# [Image comparison data]
# # #
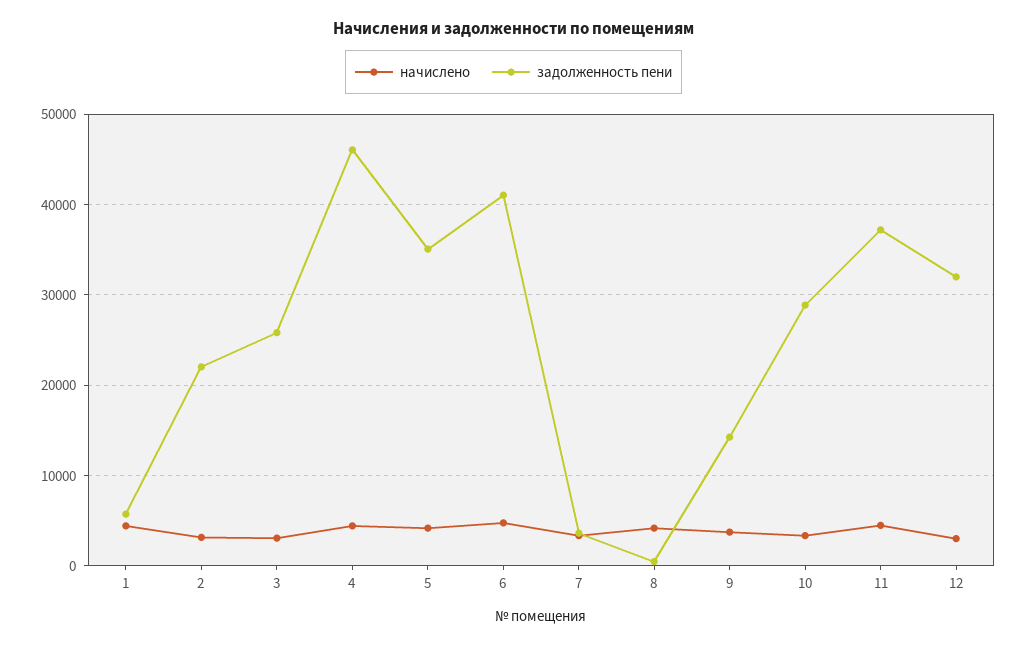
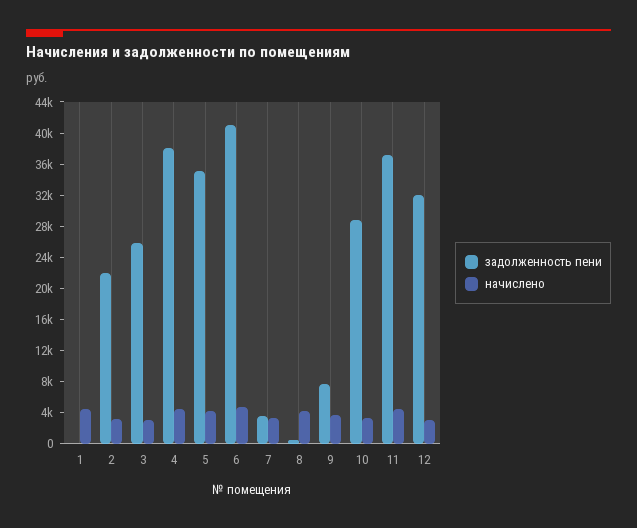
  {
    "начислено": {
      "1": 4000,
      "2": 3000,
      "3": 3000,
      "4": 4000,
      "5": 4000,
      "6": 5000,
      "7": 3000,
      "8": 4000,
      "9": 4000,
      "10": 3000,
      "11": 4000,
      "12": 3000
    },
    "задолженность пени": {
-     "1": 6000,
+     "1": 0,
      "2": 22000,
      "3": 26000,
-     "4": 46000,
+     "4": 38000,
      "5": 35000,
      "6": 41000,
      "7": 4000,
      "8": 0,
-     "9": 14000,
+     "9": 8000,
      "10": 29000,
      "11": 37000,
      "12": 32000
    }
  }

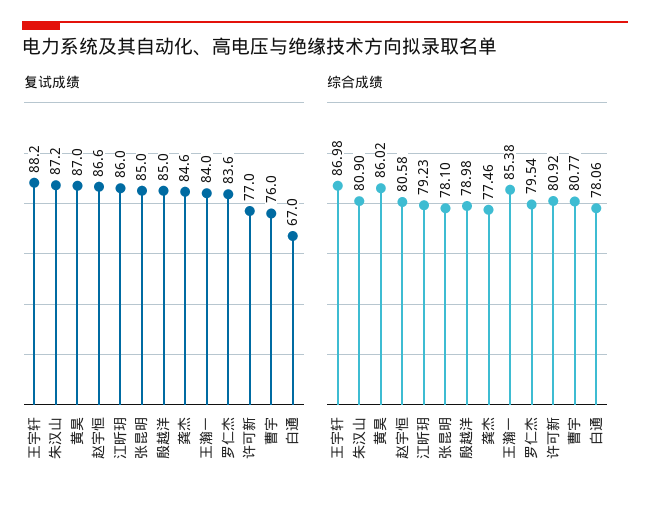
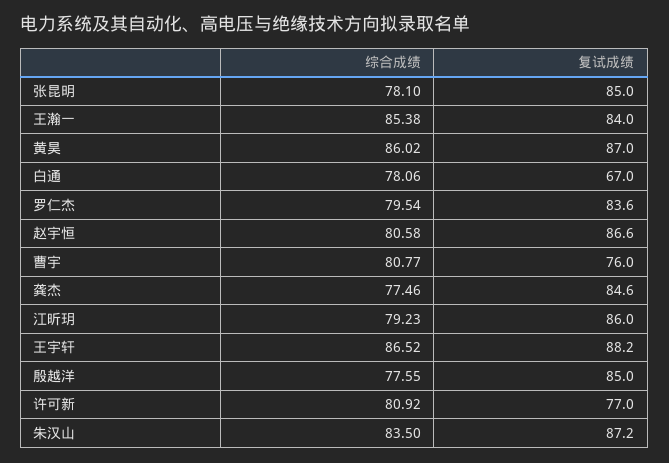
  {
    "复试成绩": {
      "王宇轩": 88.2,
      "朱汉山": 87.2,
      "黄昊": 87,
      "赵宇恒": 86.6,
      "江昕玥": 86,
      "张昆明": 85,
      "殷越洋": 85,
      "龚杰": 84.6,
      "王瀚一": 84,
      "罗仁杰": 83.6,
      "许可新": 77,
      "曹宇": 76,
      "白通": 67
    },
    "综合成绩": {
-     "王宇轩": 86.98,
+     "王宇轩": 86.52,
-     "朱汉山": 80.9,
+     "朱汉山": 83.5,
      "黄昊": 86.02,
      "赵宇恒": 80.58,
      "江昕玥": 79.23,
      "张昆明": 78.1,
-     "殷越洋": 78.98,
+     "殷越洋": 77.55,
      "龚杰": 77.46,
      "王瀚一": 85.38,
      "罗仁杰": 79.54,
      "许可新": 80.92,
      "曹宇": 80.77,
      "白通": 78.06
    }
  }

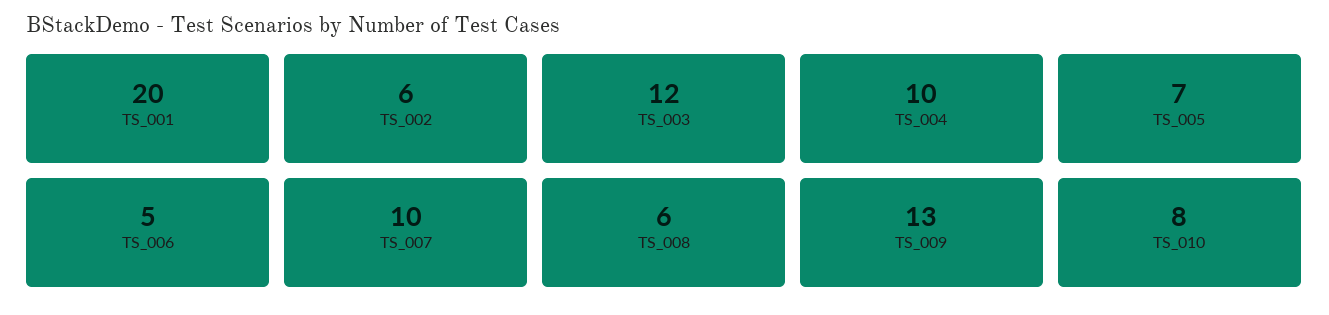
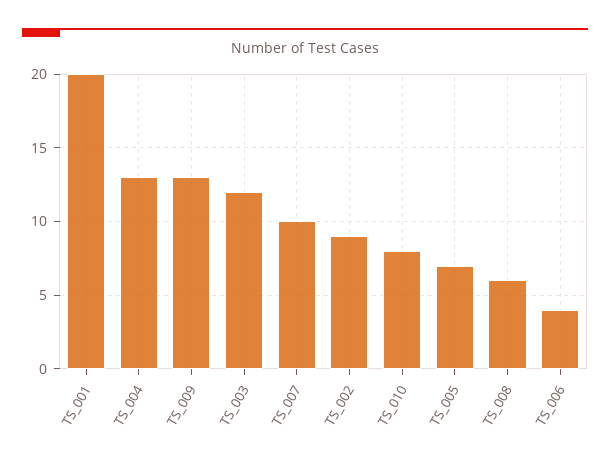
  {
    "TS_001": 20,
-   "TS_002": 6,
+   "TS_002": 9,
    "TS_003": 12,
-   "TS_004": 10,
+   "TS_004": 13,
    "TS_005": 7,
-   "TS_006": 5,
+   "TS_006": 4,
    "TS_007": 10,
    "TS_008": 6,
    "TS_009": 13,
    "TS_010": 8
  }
# # #
# [Assigned task]
Without including any picture, set down every line above exactly as it stands.

# [Task answer]
  {
    "начислено": {
      "1": 4000,
      "2": 3000,
      "3": 3000,
      "4": 4000,
      "5": 4000,
      "6": 5000,
      "7": 3000,
      "8": 4000,
      "9": 4000,
      "10": 3000,
      "11": 4000,
      "12": 3000
    },
    "задолженность пени": {
-     "1": 6000,
+     "1": 0,
      "2": 22000,
      "3": 26000,
-     "4": 46000,
+     "4": 38000,
      "5": 35000,
      "6": 41000,
      "7": 4000,
      "8": 0,
-     "9": 14000,
+     "9": 8000,
      "10": 29000,
      "11": 37000,
      "12": 32000
    }
  }

  {
    "复试成绩": {
      "王宇轩": 88.2,
      "朱汉山": 87.2,
      "黄昊": 87,
      "赵宇恒": 86.6,
      "江昕玥": 86,
      "张昆明": 85,
      "殷越洋": 85,
      "龚杰": 84.6,
      "王瀚一": 84,
      "罗仁杰": 83.6,
      "许可新": 77,
      "曹宇": 76,
      "白通": 67
    },
    "综合成绩": {
-     "王宇轩": 86.98,
+     "王宇轩": 86.52,
-     "朱汉山": 80.9,
+     "朱汉山": 83.5,
      "黄昊": 86.02,
      "赵宇恒": 80.58,
      "江昕玥": 79.23,
      "张昆明": 78.1,
-     "殷越洋": 78.98,
+     "殷越洋": 77.55,
      "龚杰": 77.46,
      "王瀚一": 85.38,
      "罗仁杰": 79.54,
      "许可新": 80.92,
      "曹宇": 80.77,
      "白通": 78.06
    }
  }

  {
    "TS_001": 20,
-   "TS_002": 6,
+   "TS_002": 9,
    "TS_003": 12,
-   "TS_004": 10,
+   "TS_004": 13,
    "TS_005": 7,
-   "TS_006": 5,
+   "TS_006": 4,
    "TS_007": 10,
    "TS_008": 6,
    "TS_009": 13,
    "TS_010": 8
  }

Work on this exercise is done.